- _Exercise_:
Retype the text of every entry below word for word, leaving out the images.
+++ Provided data
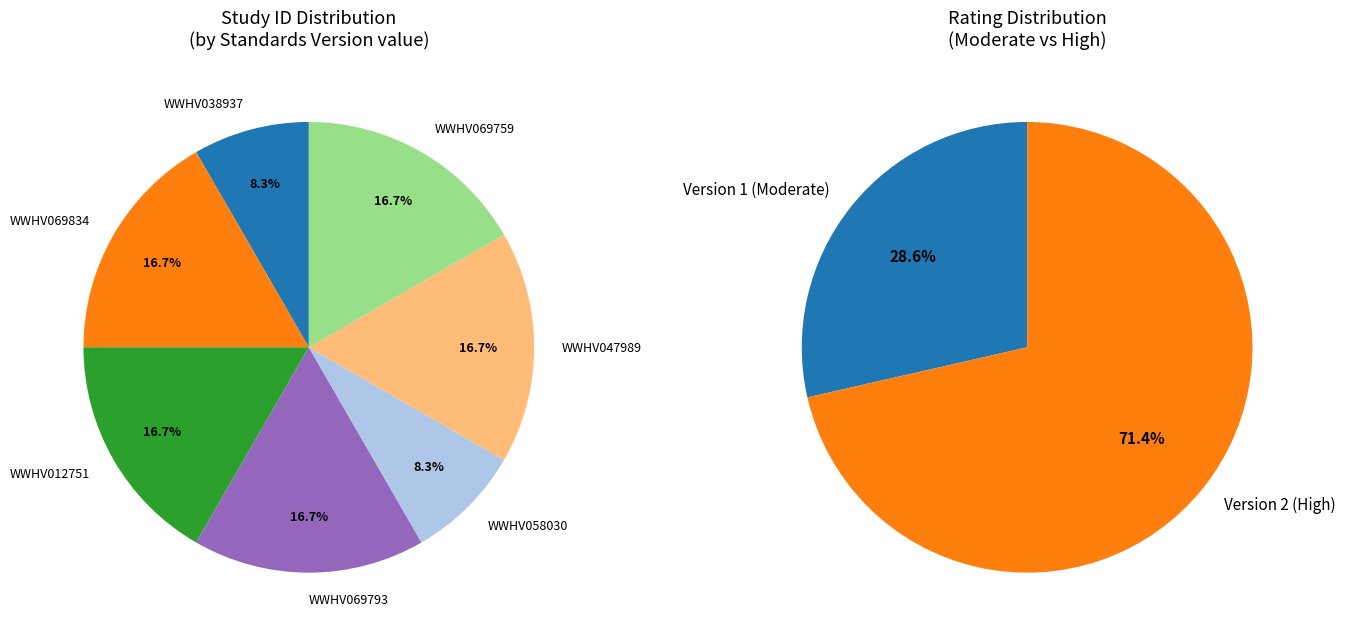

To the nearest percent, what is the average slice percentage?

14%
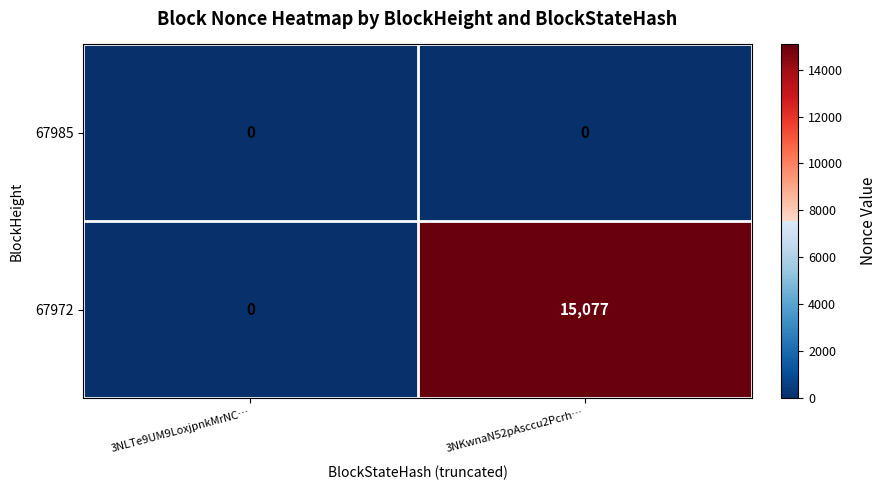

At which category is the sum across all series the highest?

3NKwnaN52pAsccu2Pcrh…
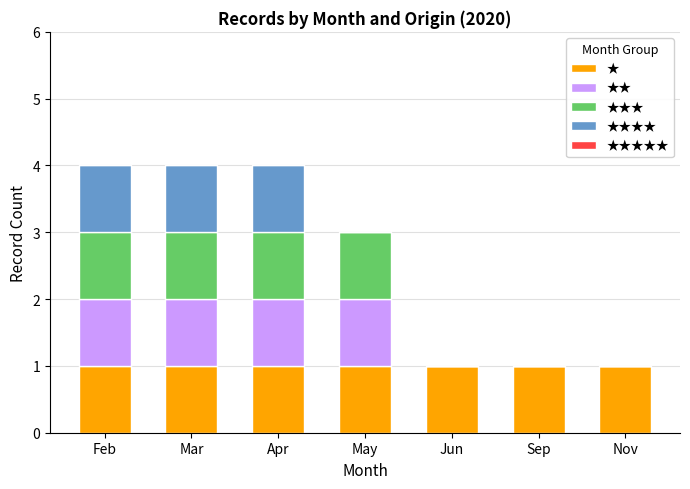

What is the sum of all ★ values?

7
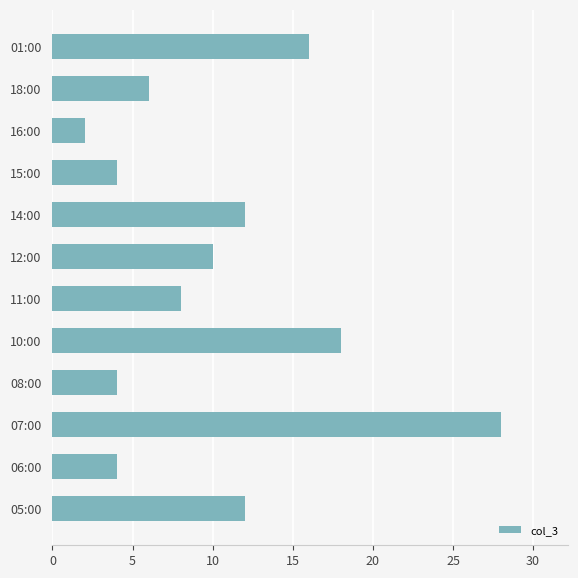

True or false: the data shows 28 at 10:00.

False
++++++
- _Response area_:
To the nearest percent, what is the average slice percentage?

14%

At which category is the sum across all series the highest?

3NKwnaN52pAsccu2Pcrh…

What is the sum of all ★ values?

7

True or false: the data shows 28 at 10:00.

False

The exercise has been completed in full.